The Dangers of
Over-thinking

The mind is like a
monkey, as mind-genius Alan Watts said. It’s darting from the
present to the future, and constantly dipping into the past, and this running
around requires our thoughts. Thoughts are how we interact with our
aspirations, fantasies, and memories, and can be wonderful bridges into all-consuming
feelings of joy or sadness. Thoughts can also be the building blocks to complex
stories and designs, but no matter where they lead, it’s important to
remember that one is still their author.

The pace of 21st
century living often grabs one’s attention and takes it away from the
origins of one’s thoughts. When one is carrying five bags of shopping that threaten to
split by the time one finds one’s car keys, it’s difficult to
pause and grasp where one’s mind is leading one’s emotions, and one could get angry. Why does this always happen to
me? I should have done this differently.

The world is so
annoying.
This is an
unconscious over-thinking, which is difficult to be fully aware of.

How can one recognise,
reflect on, and eventually regulate what feels like bubbles of words that flow
by as if from an unreachable tap. Eventually they form an ocean that threatens
to slosh around and churn up repetitive thoughts.

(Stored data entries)

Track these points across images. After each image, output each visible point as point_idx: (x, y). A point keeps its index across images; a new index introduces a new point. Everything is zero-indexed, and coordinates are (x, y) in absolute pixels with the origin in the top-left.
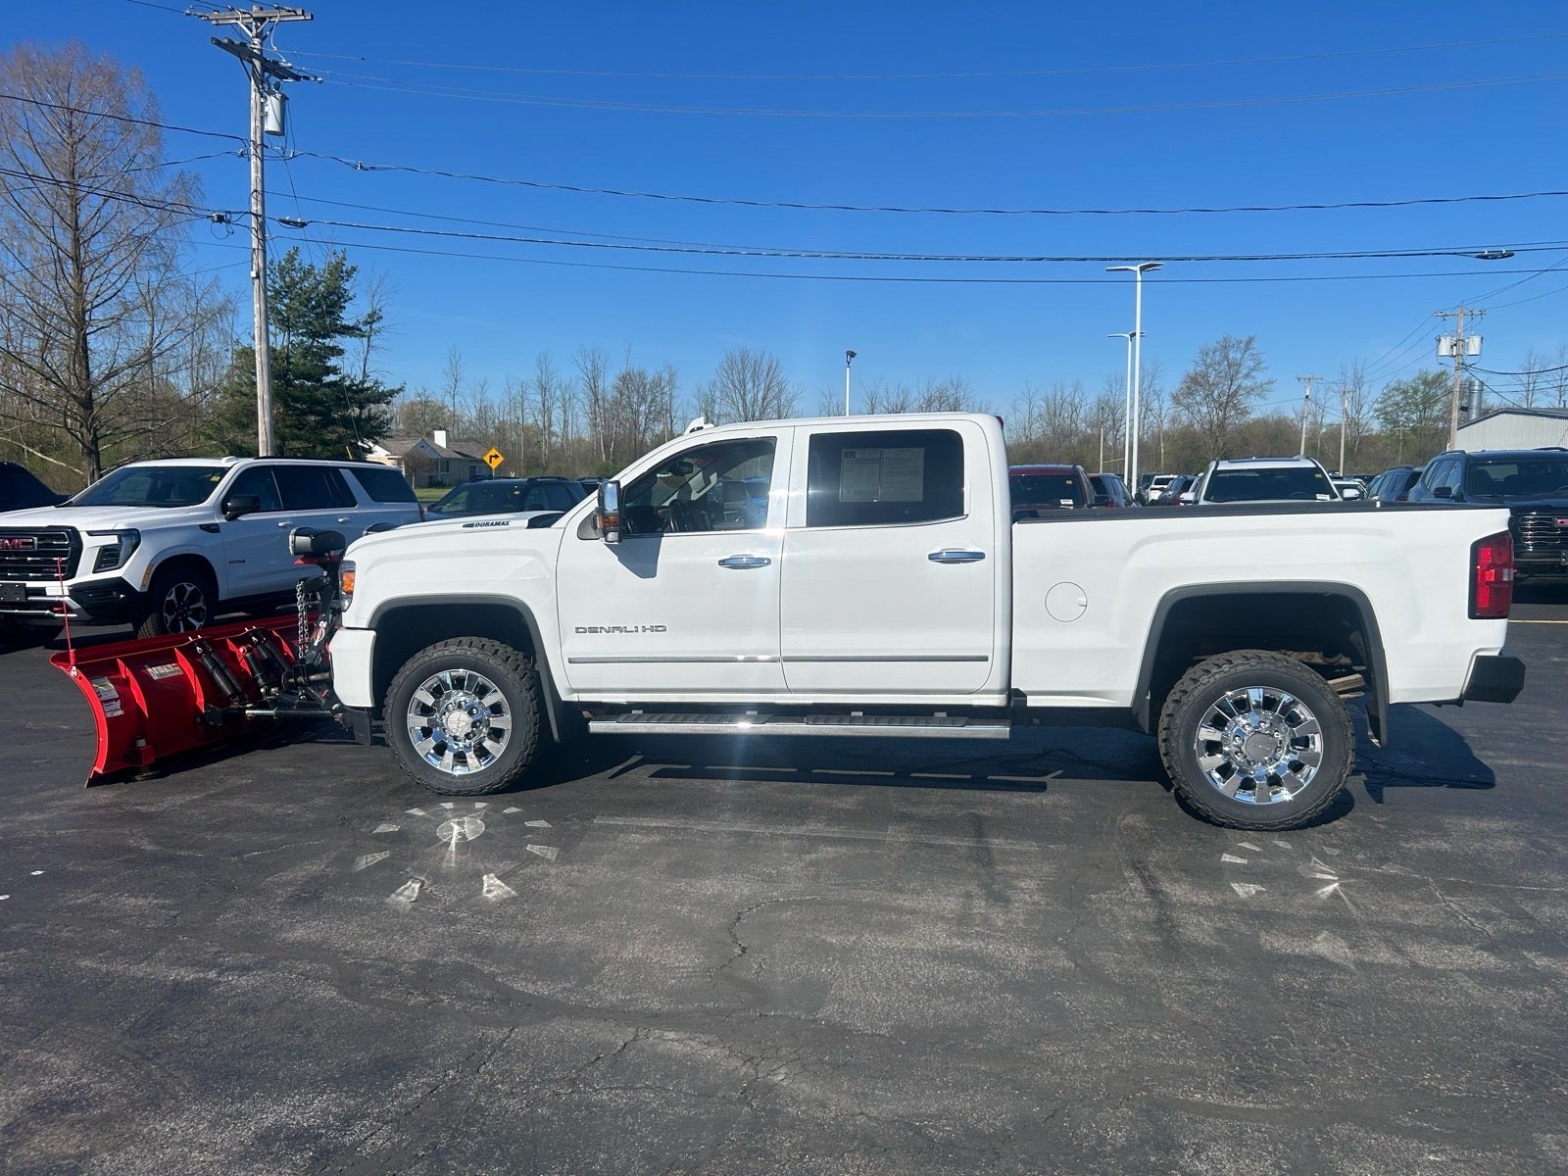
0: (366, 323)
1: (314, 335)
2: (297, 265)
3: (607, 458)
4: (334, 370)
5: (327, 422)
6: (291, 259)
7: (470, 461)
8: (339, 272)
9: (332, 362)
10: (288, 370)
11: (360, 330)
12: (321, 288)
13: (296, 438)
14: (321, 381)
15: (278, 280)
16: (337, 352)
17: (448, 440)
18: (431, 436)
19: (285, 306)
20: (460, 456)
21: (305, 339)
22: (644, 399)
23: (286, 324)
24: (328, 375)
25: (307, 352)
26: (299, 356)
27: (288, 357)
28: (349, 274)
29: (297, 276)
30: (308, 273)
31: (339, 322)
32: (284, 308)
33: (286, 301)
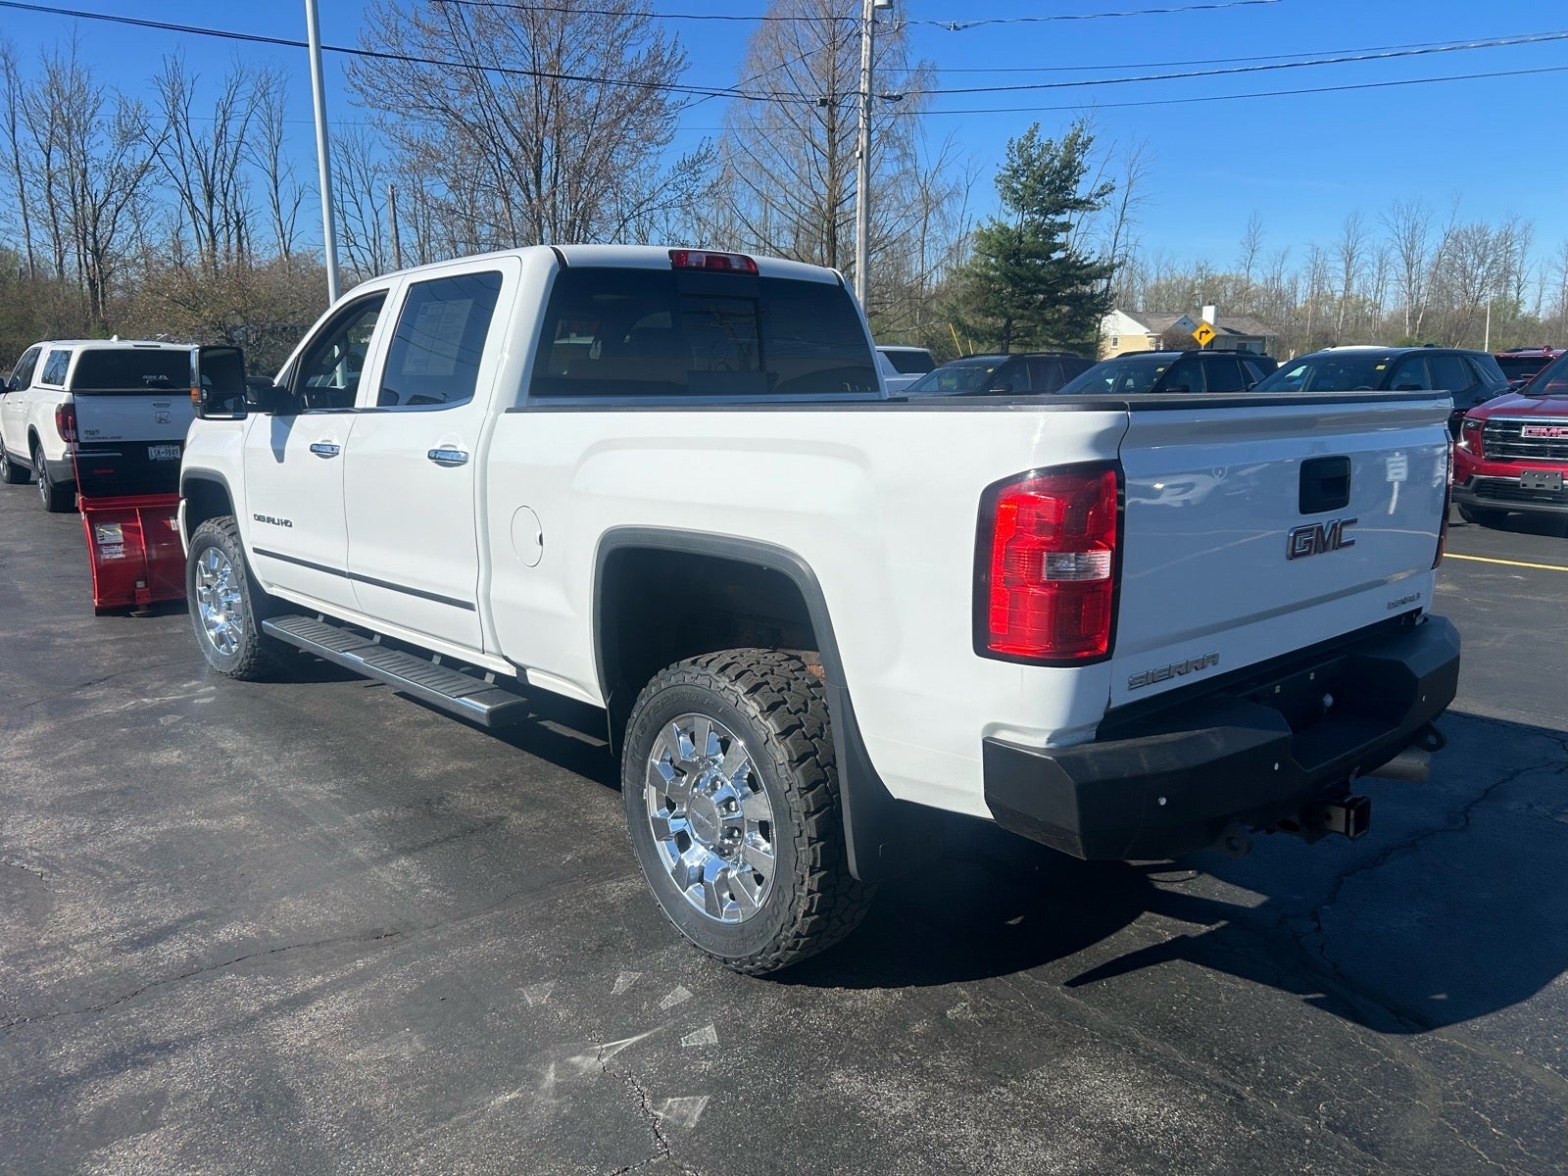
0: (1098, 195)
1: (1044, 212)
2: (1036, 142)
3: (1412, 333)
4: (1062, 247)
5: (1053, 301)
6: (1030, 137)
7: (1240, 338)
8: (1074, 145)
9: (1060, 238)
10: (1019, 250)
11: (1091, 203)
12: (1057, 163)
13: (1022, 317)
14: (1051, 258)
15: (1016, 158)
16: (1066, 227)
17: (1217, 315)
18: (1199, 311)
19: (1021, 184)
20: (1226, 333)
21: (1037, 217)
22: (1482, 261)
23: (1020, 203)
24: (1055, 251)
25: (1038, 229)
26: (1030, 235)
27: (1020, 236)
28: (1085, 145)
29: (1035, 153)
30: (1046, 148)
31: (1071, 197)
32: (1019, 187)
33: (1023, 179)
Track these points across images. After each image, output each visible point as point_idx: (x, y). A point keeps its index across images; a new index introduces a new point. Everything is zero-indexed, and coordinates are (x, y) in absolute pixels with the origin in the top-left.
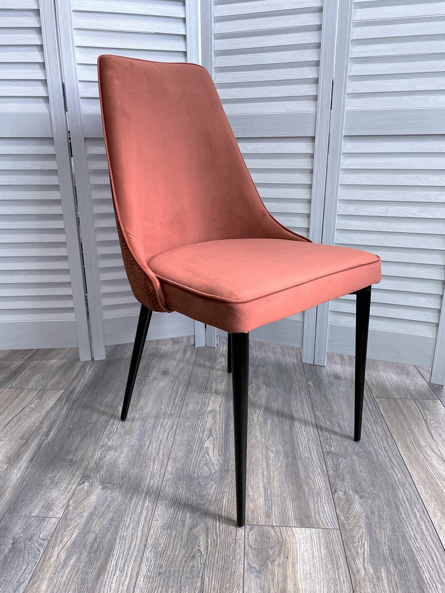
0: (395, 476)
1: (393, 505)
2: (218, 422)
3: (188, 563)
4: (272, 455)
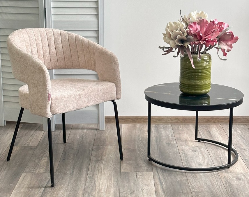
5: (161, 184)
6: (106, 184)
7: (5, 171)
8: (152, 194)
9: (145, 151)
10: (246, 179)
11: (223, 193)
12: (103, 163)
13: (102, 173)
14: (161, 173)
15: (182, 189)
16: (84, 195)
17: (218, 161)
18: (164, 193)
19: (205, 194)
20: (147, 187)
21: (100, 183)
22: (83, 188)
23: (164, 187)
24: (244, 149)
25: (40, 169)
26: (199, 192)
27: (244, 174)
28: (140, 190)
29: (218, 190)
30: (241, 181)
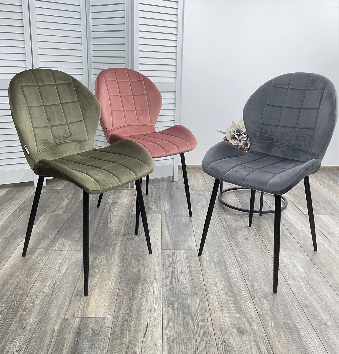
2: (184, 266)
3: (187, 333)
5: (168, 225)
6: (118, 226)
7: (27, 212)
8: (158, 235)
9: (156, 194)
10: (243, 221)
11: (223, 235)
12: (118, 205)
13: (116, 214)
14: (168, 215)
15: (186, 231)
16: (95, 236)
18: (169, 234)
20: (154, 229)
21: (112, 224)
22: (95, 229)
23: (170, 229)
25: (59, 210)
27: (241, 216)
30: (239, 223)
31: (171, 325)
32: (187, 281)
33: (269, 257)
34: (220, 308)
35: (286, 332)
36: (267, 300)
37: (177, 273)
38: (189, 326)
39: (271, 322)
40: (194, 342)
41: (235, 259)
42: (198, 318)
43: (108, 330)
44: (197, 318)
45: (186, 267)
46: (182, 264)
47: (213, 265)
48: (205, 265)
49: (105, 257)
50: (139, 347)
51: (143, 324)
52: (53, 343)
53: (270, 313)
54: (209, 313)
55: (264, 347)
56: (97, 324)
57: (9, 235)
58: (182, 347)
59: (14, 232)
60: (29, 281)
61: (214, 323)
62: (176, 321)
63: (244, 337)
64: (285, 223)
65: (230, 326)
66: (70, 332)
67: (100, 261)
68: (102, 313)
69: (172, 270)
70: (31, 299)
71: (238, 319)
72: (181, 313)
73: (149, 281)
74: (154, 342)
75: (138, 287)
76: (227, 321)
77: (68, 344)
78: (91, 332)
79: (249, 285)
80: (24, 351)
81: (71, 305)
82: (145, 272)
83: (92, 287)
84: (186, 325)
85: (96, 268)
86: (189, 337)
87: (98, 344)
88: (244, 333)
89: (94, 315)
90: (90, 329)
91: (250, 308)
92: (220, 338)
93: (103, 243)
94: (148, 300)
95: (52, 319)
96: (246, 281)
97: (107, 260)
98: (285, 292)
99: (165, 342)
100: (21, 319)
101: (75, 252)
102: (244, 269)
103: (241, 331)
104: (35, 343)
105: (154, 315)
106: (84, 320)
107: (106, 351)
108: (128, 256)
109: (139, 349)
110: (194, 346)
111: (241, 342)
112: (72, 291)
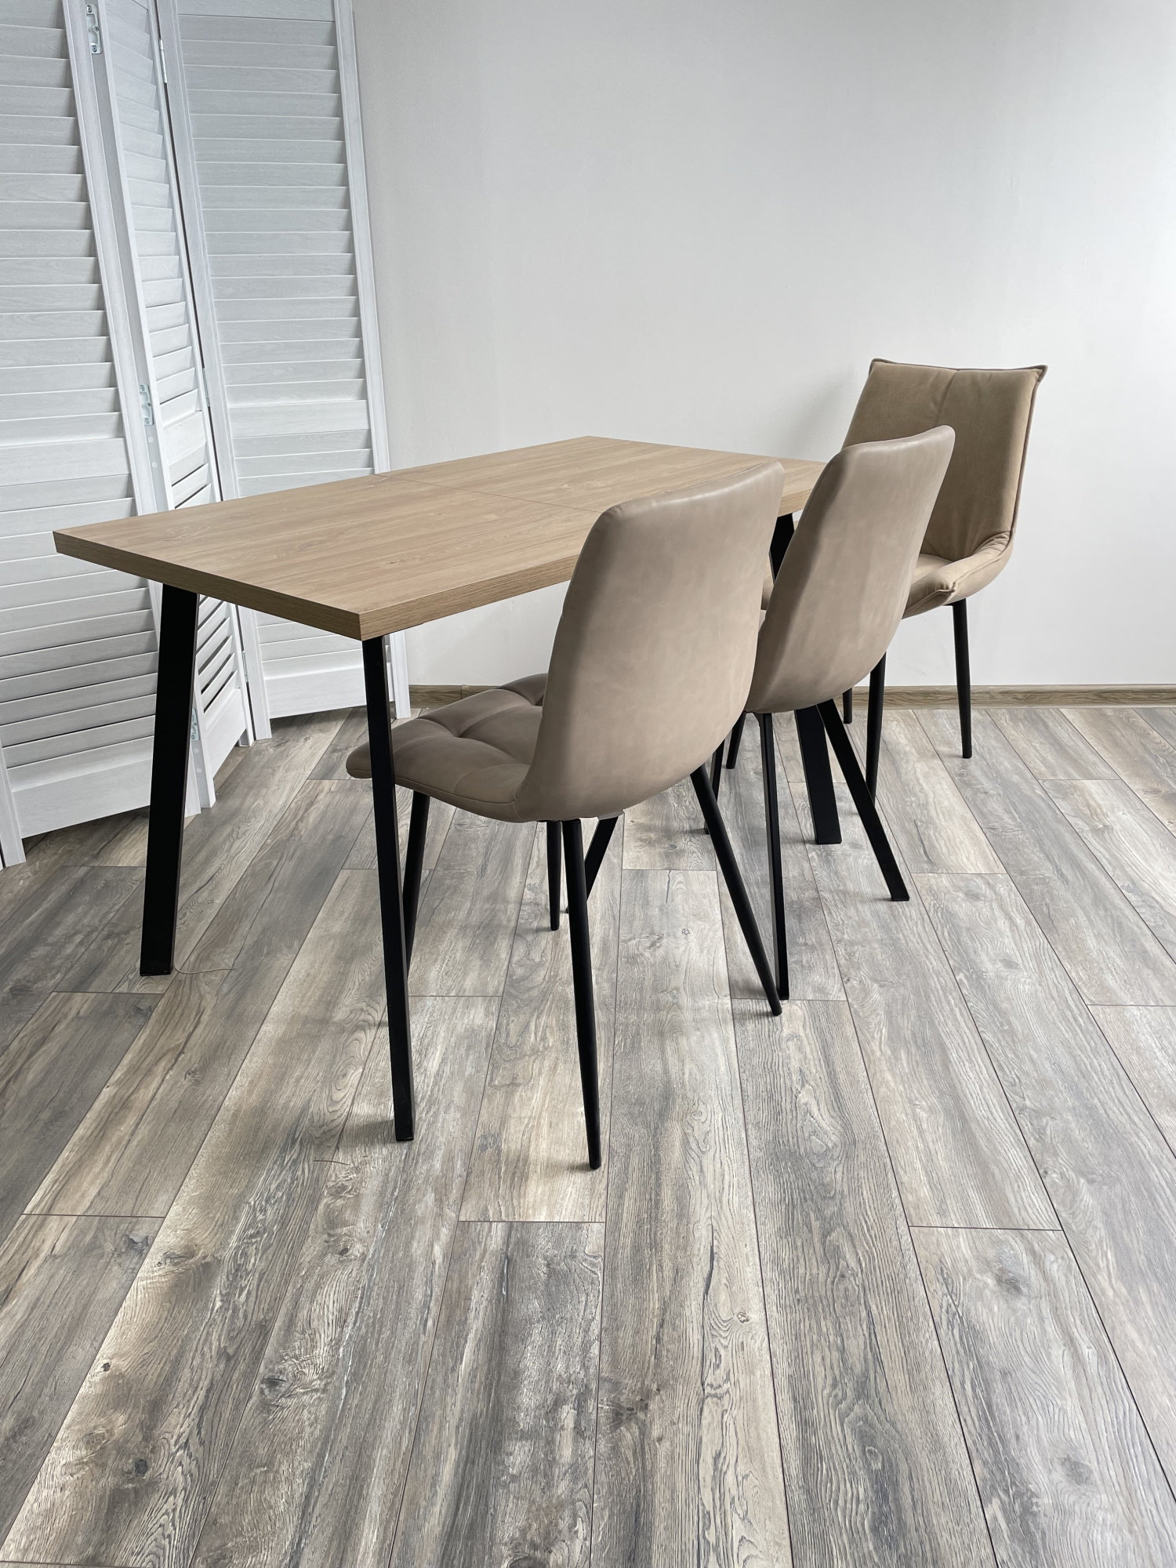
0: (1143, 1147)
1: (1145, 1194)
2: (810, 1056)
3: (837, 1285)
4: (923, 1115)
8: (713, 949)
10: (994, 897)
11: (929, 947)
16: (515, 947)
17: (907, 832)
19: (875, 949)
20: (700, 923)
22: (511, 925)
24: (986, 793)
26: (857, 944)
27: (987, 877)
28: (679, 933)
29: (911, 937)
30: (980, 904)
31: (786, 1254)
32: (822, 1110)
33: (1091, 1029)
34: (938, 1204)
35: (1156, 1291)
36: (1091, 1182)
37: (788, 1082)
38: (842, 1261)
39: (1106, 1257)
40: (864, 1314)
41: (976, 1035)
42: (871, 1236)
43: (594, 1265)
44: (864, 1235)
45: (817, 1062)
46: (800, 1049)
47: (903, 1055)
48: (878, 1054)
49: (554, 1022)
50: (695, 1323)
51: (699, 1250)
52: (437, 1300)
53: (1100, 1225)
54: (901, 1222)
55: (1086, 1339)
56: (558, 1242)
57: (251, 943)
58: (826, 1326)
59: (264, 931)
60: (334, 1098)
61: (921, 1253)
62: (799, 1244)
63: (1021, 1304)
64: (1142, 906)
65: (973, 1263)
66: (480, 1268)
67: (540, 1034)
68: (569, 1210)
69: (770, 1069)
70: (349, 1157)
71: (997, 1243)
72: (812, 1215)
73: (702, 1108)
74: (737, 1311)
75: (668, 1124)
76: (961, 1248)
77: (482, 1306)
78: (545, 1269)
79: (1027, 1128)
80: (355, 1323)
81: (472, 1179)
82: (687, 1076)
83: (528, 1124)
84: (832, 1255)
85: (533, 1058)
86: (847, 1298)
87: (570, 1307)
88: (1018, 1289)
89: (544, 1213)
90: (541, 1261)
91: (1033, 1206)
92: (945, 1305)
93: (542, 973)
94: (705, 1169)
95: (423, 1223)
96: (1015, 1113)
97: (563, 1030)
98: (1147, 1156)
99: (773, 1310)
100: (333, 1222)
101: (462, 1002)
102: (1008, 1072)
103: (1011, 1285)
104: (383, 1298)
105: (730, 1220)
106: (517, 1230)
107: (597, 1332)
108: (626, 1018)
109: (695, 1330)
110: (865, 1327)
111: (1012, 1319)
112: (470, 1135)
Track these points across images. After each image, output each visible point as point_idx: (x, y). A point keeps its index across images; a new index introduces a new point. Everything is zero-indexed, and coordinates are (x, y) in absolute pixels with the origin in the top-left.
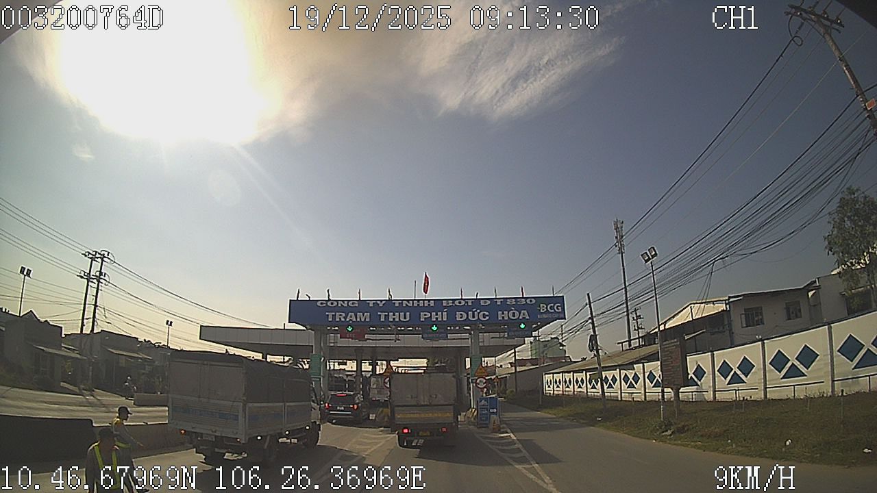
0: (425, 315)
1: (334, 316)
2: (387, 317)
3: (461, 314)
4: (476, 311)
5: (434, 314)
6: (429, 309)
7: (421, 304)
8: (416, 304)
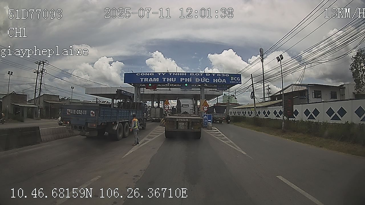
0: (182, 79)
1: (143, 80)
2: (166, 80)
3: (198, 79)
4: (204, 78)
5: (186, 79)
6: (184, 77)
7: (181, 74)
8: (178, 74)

▸ Exercise: Transcribe the stretch of the essay on over-thinking from "The Dangers of" through "still their author.".

▸ Task response:
The Dangers of
Over-thinking

The mind is like a
monkey, as mind-genius Alan Watts said. It’s darting from the
present to the future, and constantly dipping into the past, and this running
around requires our thoughts. Thoughts are how we interact with our
aspirations, fantasies, and memories, and can be wonderful bridges into all-consuming
feelings of joy or sadness. Thoughts can also be the building blocks to complex
stories and designs, but no matter where they lead, it’s important to
remember that one is still their author.